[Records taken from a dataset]
Content starts
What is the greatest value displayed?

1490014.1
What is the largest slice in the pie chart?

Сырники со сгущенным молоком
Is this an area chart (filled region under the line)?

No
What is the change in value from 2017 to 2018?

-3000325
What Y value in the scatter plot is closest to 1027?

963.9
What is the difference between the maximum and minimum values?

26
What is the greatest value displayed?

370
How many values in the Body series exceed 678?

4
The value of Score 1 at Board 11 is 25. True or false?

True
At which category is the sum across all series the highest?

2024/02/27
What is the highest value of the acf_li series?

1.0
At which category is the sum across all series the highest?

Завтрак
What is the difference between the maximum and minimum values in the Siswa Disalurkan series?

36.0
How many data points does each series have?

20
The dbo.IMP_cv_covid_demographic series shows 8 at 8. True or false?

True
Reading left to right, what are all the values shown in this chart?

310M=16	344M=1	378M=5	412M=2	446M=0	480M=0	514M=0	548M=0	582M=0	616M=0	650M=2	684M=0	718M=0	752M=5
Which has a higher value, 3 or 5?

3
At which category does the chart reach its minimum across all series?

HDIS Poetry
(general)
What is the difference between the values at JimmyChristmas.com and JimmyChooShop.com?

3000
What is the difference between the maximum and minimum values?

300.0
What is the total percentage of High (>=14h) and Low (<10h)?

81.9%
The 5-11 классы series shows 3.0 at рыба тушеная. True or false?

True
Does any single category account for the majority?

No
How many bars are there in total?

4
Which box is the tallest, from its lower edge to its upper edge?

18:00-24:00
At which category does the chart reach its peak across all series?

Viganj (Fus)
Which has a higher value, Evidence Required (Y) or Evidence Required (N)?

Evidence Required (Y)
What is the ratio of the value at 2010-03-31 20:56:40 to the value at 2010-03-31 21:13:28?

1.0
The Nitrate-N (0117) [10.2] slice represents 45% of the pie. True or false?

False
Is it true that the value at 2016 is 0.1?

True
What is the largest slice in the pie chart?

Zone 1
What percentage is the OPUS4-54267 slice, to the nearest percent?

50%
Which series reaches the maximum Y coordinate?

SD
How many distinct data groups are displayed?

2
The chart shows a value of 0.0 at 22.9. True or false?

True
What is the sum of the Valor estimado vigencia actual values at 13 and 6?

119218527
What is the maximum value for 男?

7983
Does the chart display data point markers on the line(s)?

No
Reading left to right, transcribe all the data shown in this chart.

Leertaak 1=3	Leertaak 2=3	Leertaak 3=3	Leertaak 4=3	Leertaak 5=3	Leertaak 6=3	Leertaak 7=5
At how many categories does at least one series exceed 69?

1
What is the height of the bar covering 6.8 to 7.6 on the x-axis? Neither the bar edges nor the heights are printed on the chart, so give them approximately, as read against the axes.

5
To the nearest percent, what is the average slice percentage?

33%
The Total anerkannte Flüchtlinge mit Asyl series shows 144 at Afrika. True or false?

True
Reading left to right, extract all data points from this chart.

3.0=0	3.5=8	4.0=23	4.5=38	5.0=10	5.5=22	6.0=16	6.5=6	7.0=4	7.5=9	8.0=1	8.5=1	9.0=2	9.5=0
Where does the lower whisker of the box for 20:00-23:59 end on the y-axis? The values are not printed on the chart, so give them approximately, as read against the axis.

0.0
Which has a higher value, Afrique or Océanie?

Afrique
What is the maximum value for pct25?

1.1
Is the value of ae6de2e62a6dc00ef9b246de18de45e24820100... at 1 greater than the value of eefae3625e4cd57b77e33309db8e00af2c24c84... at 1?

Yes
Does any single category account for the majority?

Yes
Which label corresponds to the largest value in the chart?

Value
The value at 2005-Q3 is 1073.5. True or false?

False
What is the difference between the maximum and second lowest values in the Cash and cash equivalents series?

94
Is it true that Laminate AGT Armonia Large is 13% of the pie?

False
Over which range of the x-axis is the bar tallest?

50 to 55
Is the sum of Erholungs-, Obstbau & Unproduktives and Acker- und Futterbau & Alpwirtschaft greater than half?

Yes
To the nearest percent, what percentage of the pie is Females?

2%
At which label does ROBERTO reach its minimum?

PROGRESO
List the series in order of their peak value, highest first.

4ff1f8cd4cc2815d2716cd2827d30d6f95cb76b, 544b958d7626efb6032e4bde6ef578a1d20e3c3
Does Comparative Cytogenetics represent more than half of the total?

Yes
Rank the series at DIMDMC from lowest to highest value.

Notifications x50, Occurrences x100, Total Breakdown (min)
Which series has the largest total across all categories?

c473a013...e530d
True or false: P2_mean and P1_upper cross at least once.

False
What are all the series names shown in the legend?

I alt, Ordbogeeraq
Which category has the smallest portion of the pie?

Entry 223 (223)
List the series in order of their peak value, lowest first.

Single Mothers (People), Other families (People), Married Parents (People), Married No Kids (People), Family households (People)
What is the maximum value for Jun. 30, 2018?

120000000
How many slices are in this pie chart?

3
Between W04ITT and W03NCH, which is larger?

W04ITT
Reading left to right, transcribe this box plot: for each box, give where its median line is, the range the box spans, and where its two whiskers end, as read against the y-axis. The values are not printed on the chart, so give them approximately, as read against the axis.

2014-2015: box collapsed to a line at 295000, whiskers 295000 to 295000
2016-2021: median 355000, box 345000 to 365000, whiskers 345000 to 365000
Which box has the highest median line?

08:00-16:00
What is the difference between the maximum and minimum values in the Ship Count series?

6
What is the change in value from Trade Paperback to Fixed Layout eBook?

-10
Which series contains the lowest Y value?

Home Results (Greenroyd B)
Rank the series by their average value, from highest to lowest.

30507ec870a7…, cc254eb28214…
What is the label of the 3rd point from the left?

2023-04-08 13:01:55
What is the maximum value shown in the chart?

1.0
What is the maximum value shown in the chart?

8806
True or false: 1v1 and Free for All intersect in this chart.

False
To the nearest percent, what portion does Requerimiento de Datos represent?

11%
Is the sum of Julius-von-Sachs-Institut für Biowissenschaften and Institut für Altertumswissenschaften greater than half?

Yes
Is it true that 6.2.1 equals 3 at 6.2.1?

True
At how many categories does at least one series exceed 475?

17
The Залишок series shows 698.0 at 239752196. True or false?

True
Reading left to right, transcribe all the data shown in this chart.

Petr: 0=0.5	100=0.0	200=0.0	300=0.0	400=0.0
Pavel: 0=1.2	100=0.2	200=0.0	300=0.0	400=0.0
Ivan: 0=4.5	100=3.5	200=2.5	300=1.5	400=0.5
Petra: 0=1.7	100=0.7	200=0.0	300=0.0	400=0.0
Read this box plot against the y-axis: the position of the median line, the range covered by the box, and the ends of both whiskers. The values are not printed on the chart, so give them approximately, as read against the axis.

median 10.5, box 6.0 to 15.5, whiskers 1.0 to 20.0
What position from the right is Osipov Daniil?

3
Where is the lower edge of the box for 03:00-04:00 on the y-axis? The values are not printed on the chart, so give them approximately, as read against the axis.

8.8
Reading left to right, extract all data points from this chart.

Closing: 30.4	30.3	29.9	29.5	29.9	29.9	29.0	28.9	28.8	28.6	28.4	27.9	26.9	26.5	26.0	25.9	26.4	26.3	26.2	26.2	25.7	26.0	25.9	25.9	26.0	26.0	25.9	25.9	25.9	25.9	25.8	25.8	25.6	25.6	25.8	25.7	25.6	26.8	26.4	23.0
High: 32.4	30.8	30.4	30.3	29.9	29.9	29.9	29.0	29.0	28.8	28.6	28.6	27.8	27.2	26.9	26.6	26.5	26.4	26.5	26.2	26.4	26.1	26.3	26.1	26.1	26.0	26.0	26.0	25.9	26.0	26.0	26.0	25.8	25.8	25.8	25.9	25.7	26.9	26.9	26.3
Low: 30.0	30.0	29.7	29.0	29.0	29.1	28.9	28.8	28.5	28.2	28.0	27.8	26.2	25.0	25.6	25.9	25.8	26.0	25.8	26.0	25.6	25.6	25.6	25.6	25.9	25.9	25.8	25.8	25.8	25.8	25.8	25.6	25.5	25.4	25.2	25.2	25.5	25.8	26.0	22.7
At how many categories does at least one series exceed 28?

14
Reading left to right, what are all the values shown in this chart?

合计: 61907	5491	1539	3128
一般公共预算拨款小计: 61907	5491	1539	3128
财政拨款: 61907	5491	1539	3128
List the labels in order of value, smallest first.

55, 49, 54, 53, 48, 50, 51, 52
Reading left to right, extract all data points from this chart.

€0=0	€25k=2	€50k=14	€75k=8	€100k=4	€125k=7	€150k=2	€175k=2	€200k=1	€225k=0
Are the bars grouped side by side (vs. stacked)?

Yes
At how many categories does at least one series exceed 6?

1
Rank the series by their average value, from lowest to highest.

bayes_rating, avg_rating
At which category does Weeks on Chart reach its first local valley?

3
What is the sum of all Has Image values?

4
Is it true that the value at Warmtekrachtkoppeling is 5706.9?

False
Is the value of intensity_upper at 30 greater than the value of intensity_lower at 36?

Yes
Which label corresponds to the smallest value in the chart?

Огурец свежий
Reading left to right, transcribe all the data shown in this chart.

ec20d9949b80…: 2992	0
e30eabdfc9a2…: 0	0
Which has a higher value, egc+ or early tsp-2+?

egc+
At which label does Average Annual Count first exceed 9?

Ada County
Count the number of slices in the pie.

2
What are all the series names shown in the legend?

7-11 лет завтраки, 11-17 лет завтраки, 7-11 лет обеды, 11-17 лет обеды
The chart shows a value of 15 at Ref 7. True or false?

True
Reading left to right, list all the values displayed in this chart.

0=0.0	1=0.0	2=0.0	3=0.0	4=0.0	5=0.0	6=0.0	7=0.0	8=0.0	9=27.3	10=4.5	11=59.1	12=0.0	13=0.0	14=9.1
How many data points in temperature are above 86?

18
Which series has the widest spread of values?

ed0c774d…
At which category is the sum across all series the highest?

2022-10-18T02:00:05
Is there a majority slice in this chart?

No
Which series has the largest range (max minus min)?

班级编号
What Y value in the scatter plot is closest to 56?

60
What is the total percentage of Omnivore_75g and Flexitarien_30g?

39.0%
Content ends
▸ **Work instruction**: Extract every line of the records above that contains the word "exceed". Case counts.

▸ **Solution below**:
How many values in the Body series exceed 678?
At how many categories does at least one series exceed 69?
At how many categories does at least one series exceed 475?
At how many categories does at least one series exceed 28?
At how many categories does at least one series exceed 6?
At which label does Average Annual Count first exceed 9?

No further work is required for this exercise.